— START OF Page excerpt —

# Simultaneous Voice & Data on VZW - even 3G?!



## bobukcat (Dec 20, 2005)

When I first read this I got really excited thinking it was finally confirmation that VZW will support voice & data on their LTE network (possibly using 3G for Voice and LTE for data) but then I realized the Thunderbolt is not an LTE (or 4G) device and re-read that is says it will do this on the 3G network...what?!?!? 

There is a lot of speculation on how this is being achieved but nothing official other than VZW stating that it's not consistent with the brand so don't tout the feature too much when selling it. I suppose it could just mean that since it is the first (and so far only) device that supports this they don't want people thinking it's a big deal and if they don't like the Thunderbolt for some reason they would go to AT&T to get the functionality.

http://phandroid.com/2011/01/26/simultaneous-voice-and-data-over-3g-confirmed-for-htc-thunderbolt/


----------



## Stuart Sweet (Jun 19, 2006)

It's got to be some sort of hack in the phone. Maybe the phone is using 3G for VoIP. I don't know too much about that phone, but I do know that CDMA technology does not allow for simultaneous data. It's something about the way the phone obtains a lease from the cell tower. So, it would have to be a trick the phone was playing on the user. 

This limitation of CDMA has always been there as far as I know, and Verizon will continue to have the issue until they switch to LTE-Advanced.


----------



## bobukcat (Dec 20, 2005)

Some are suggesting that it may be utilizing new features of the CDMA2000 1X Advanced System but I don't recall ever seeing any release that VZW was deploying that system and would question why they would if LTE is so close:

http://www.cdg.org/news/press/2009/Aug17_09.asp



> A complementary device enhancement known as simultaneous 1X Voice and EV-DO Data (SVDO) will also become available during the same timeframe and will enable CDMA2000 devices to access EV-DO packet data services while in an active 1X circuit-switch voice call. For example, users will be able to send emails or access the Web while on voice calls; phones with GPS can update maps or download real-time traffic information while on voice calls, etc. This device enhancement, which enables these concurrent voice and data services, is independent of the air link standard and infrastructure.

— END OF Page excerpt —
— START OF Rows —

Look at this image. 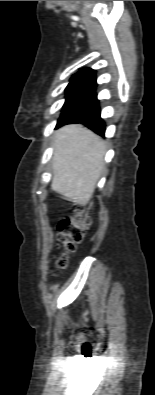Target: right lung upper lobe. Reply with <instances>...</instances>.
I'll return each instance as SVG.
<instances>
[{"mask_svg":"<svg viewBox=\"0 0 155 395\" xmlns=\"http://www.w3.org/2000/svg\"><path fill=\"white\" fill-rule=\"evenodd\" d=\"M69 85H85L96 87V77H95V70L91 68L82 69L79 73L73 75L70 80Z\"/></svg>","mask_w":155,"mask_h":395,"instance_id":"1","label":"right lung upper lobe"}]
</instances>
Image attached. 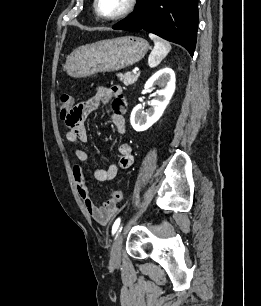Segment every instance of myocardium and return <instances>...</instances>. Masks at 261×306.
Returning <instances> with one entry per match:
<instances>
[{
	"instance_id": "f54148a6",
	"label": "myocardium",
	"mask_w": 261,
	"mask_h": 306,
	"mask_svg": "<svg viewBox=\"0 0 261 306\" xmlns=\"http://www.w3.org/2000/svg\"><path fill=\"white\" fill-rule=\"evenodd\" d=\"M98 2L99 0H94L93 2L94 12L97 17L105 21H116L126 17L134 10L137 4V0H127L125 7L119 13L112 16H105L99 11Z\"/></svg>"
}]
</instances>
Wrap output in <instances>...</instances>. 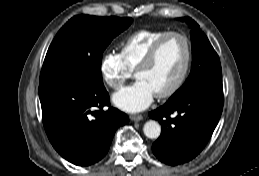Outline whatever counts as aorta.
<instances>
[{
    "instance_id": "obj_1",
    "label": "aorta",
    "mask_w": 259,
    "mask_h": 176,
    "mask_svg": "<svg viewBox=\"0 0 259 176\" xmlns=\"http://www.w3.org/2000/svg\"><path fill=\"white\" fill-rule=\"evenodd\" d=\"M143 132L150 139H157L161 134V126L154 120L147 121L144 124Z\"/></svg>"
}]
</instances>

— END OF Rows —
— START OF Rows —

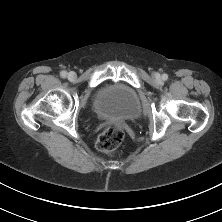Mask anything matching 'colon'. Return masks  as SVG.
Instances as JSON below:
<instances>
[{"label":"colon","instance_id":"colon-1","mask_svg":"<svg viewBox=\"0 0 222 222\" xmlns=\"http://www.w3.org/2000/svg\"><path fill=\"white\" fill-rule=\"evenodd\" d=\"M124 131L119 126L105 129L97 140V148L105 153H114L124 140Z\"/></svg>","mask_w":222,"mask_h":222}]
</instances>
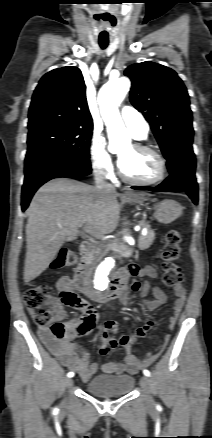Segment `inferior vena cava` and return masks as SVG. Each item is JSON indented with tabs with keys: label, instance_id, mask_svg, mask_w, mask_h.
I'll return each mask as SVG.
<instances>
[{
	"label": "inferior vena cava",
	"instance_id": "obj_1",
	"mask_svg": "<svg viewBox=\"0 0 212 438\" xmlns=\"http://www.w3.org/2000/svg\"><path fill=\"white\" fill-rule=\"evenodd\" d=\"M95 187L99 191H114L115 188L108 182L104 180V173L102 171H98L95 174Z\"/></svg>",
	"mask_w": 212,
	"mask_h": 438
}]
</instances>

— END OF Rows —

Tasks to complete ->
A - Reproduce the thread from "Some are suggesting" down to "standard and infrastructure.", switching "emails" to "text messages".
B - Answer these questions about the thread:
(i) Which device does the first post say is not an LTE (or 4G) device?
(ii) According to Stuart Sweet, what must Verizon switch to before the CDMA limitation goes away?
(iii) In the quoted passage, what does SVDO stand for?

Responses to the exercise ->
A -
Some are suggesting that it may be utilizing new features of the CDMA2000 1X Advanced System but I don't recall ever seeing any release that VZW was deploying that system and would question why they would if LTE is so close:

http://www.cdg.org/news/press/2009/Aug17_09.asp



> A complementary device enhancement known as simultaneous 1X Voice and EV-DO Data (SVDO) will also become available during the same timeframe and will enable CDMA2000 devices to access EV-DO packet data services while in an active 1X circuit-switch voice call. For example, users will be able to send text messages or access the Web while on voice calls; phones with GPS can update maps or download real-time traffic information while on voice calls, etc. This device enhancement, which enables these concurrent voice and data services, is independent of the air link standard and infrastructure.

B -
(i) The Thunderbolt
(ii) LTE-Advanced
(iii) Simultaneous 1X Voice and EV-DO Data